The objective of the Carla Bruni-Sarkozy Foundation is to fight exclusion via access to culture and knowledge. Can we come back to this question of the rift between manual and intellectual work? This is the way increasingly things are seen in our chaotic, devastated urban neighbourhoods, what you call the quartiers. But does it not in fact reflect the inevitability of injustice in society?
Society should be just. It cannot be egalitarian. Too often these two ideas are confused. Perfect equality does not exist — except in law. That’s the guarantee given to our democratic society by article one of the (1789) Declaration of the Rights of Man – which goes on, by the way, to make clear that inequalities are bound to exist in terms of individual merit, position in society and so on. But such inequalities – in body, in aptitude and so on - must not be allowed to deteriorate or to exclude from society. Egalitarianism has been tried by certain political systems. It doesn’t work. Our Republic has never tried simplistically to eradicate inequality, what it can do is tend towards a greater social justice. That is the reason why the state acts to redistribute wealth. However today this system has shown its limits. Too much is expected of it.
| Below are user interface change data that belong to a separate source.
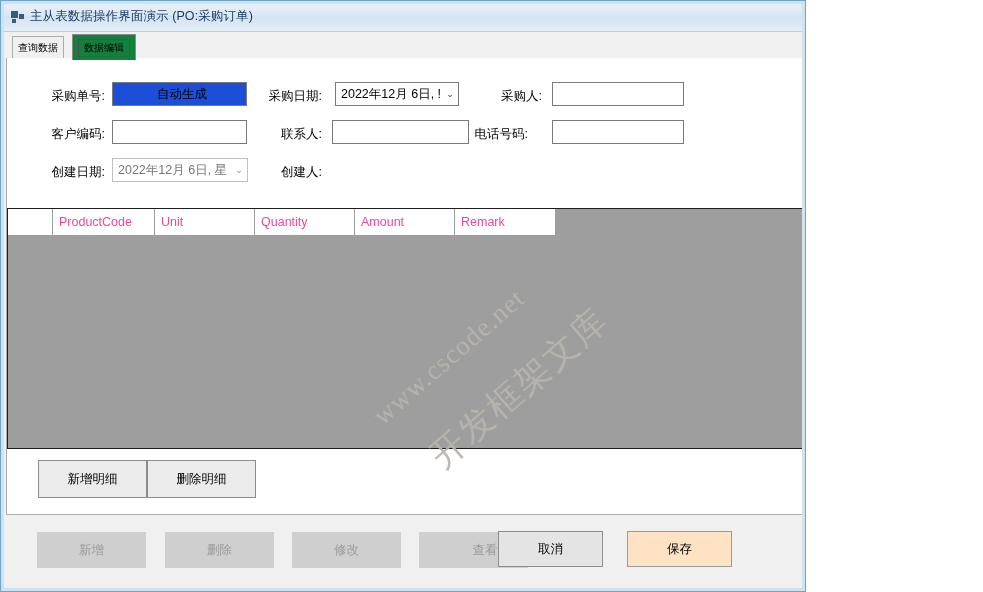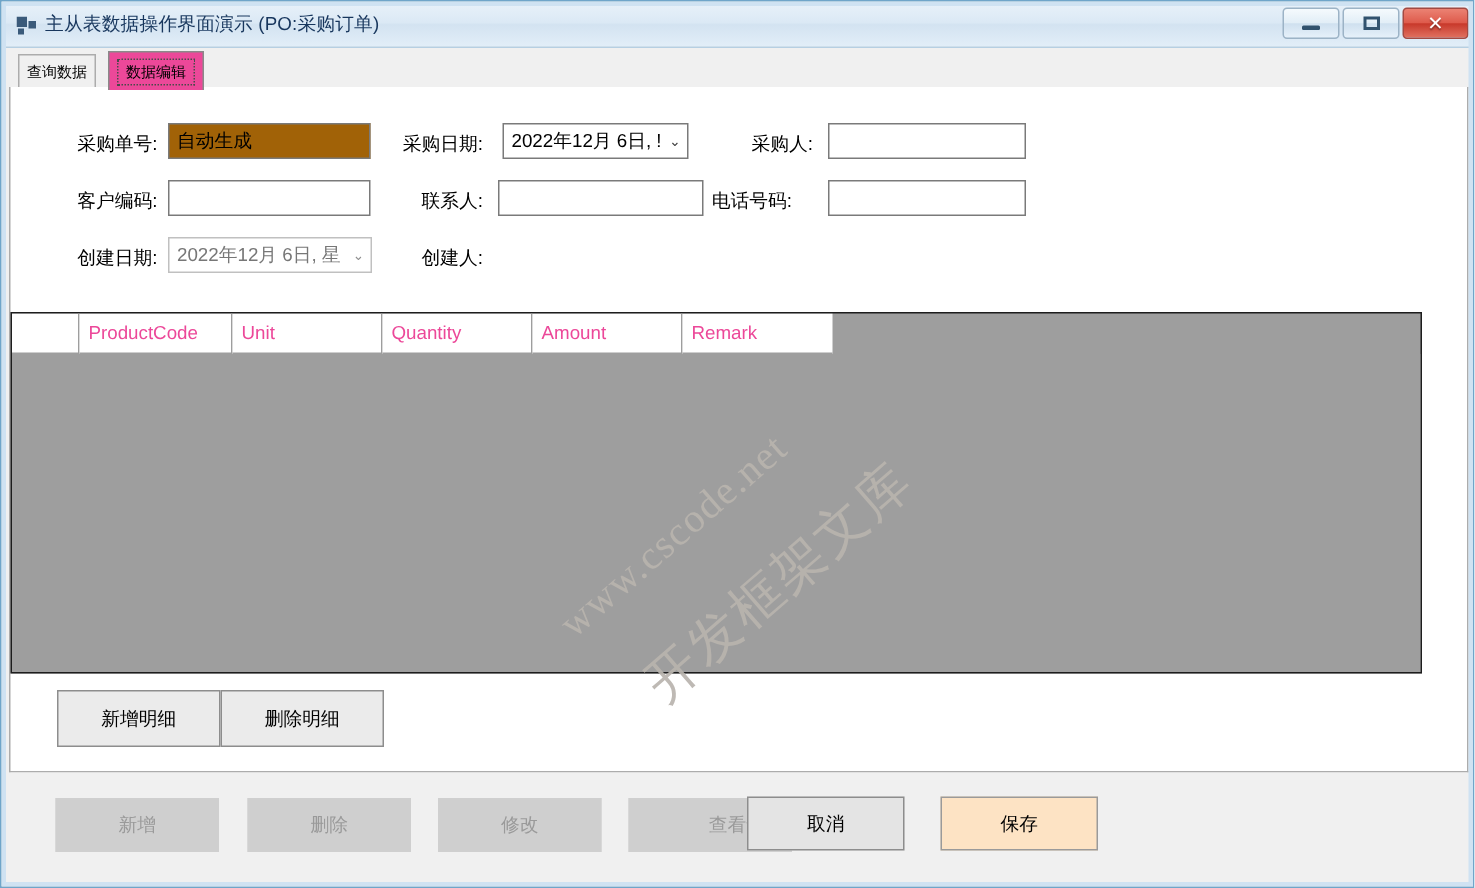--- a/index.html
+++ b/index.html
@@ -15,7 +15,7 @@
   
   .window {
     position: relative;
-    width: 983px;
+    width: 806px;
     height: 592px;
     box-sizing: border-box;
     background: #f0f0f0;

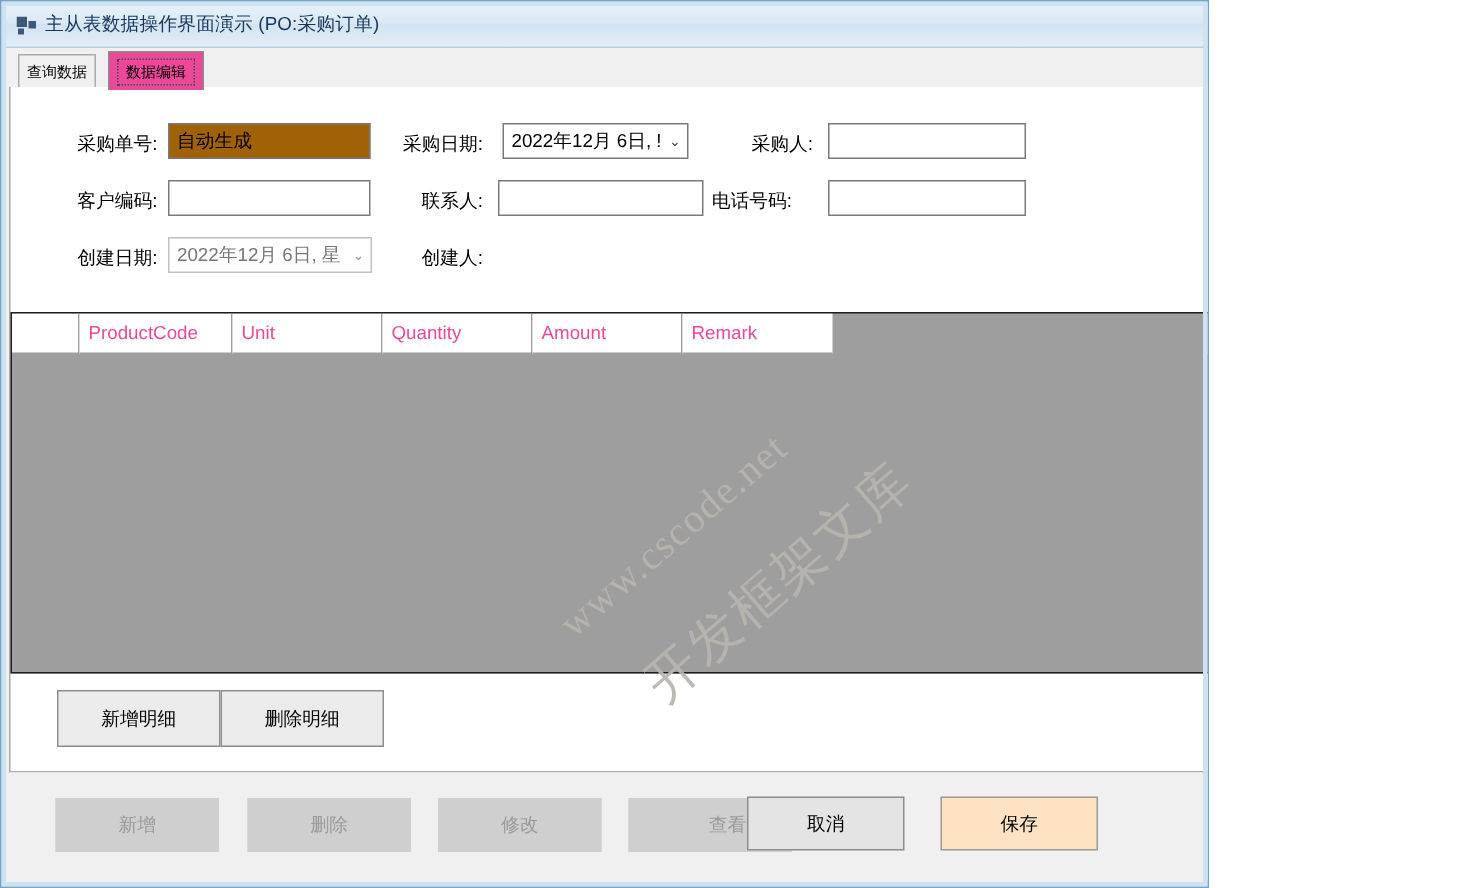--- a/index.html
+++ b/index.html
@@ -127,7 +127,7 @@
     left: 66px;
     top: 2px;
     height: 26px;
-    background: #ec4899;
+    background: #15803d;
     border-color: #8a8a8a;
     z-index: 3;
   }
A sub-group of society now depends on public aid. It is in a highly fragile condition. For me one of the aims of the Foundation must be to allow people who are no longer part of society to get back into it and to stand on their own feet.
Do you see yourself as a ‘raiser’ of children?
No, I do not ‘raise’ them. I help them to raise themselves. I have seen all their files. I have read the letters of motivation, of those who wrote them. I attend all the teacher-student meetings in seconde. Sometimes the students can act a bit conceited. If they do, then I tell them that one thing they need above all else is a sense of modesty towards the work that lies ahead. And I add that if their ambition really is to go on to a position of responsibility in society – to one of more than average responsibility – then they will discover they have not more rights than their fellow citizens, but many more duties.
The digital school-desk
Necessary, but just one tool among many. We need to safeguard the craft of actual writing. Free-will comes from mastering one’s tools.
Artificial intelligence (Robot teachers; talking, seeing Google)
There again, a necessary evil. But we need to develop a counter-force. Technology can seem like liberation, but in fact we may be enslaving our minds. In the end we all think the same way. So it’s not a question of being anti the new technology, but of understanding its implications. In the future, education will not mean possessing a defined body of knowledge, but knowing how to analyse things, how to make choices. And anyone who has not mastered the traditional methods will be left out.